*** Given information ***
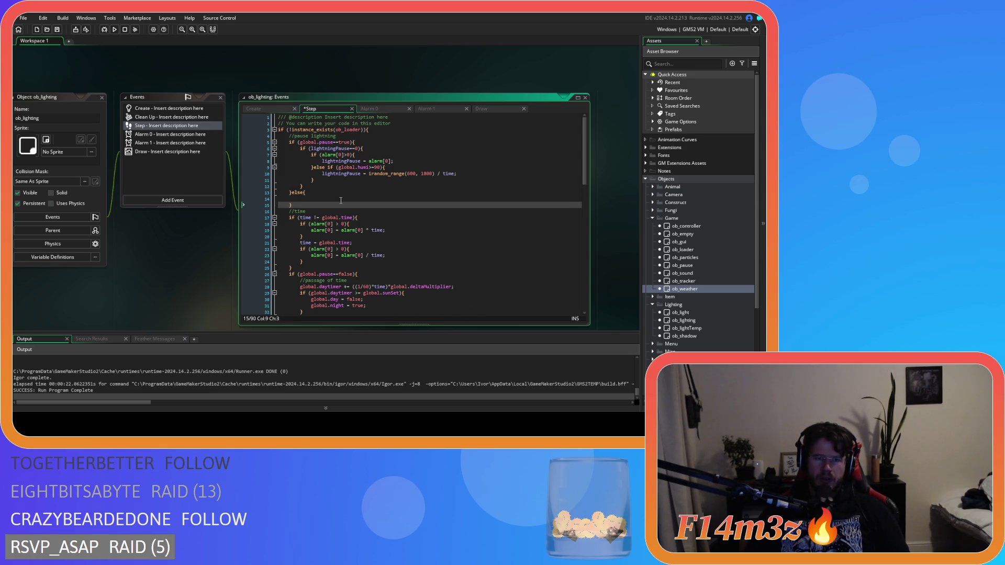
{"action": "left_click", "coordinate": [333, 192]}
{"action": "key", "text": "BackSpace"}
{"action": "type", "text": "if("}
*** End of Given information ***
### The problem:
Line count for the string "text": state how many lines in the data contain it, and output nothing else.

### Solution to the exercise:
2